Le comédien

Comédien je suis : je fais rire ou pleurer, bailler ou réfléchir. Tous les soirs, ou presque, je prête mon corps aux auteurs : je deviens leurs personnages. À force d’être habité par des personnalités multiples, par leurs drames et leurs joies : je ne sais plus qui je suis.

Dans la vie,  pour m’exprimer je n’ai que des mots, non des alexandrins ; dans l’intimité, mes larmes se tarissent et mes rires se cassent.

Sur scène, je me donne en spectacle, en pâture.

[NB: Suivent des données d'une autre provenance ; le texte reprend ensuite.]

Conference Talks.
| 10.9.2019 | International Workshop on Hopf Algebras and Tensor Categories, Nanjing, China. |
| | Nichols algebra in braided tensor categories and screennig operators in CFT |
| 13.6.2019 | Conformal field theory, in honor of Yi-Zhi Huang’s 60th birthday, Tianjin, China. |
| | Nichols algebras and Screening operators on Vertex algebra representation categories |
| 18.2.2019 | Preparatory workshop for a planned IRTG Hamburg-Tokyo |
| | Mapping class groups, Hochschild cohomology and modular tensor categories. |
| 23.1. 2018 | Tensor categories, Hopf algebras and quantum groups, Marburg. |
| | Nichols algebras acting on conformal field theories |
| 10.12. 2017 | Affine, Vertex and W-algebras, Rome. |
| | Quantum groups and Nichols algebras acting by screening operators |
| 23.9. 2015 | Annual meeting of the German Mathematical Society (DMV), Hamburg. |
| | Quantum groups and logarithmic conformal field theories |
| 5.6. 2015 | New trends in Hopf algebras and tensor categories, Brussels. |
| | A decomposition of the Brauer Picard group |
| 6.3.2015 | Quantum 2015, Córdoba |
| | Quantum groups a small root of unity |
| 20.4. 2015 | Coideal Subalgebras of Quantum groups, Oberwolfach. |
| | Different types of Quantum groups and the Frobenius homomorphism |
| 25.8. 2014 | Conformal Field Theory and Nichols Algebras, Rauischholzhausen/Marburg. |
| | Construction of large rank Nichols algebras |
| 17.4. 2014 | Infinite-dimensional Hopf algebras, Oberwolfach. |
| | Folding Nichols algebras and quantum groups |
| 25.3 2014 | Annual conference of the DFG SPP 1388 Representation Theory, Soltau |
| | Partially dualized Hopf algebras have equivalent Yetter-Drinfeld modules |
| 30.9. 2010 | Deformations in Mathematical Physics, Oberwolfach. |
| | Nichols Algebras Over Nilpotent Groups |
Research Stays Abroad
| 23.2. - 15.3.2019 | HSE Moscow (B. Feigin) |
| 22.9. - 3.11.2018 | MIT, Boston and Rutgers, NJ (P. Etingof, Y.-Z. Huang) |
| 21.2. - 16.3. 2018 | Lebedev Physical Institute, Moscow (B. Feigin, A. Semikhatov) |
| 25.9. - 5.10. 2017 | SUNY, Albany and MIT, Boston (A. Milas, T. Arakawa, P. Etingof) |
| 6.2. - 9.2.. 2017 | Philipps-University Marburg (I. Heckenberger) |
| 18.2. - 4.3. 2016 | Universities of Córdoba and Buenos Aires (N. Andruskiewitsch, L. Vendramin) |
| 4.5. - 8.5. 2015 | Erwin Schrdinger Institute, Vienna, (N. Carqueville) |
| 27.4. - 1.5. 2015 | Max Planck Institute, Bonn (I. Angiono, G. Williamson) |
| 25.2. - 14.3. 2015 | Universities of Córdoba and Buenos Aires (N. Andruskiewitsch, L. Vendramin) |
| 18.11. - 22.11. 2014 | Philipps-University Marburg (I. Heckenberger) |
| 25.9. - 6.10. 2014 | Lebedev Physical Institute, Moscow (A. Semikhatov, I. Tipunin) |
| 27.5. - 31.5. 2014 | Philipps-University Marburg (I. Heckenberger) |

Ces exhibitions me semblent de plus en plus indécentes, malsaines et puériles. Les spectateurs se prêtent à ce jeu de dupes : voyeurs complaisants et vicieux. Le pire éclate dans leurs applaudissements systématiques. Même quand ils  démarrent chichement, vient toujours le moment où ils s’amplifient pour leur propre plaisir, pour devenir à leur tour « acteurs », pour s’applaudir eux-mêmes !

J’éprouve de plus en plus de difficultés à sortir la première réplique, ce n’est pas le trac mais le doute. Hier, j’ai déclamé mon texte depuis les coulisses. Mon partenaire hésita à me donner la réplique. Même des coulisses ma voix me gênait, elle portait trop, se gonflait, roulait, montait dans les cintres, m’échappait.

C’est elle que le Directeur du théâtre attrapa en premier pour nous jeter dehors.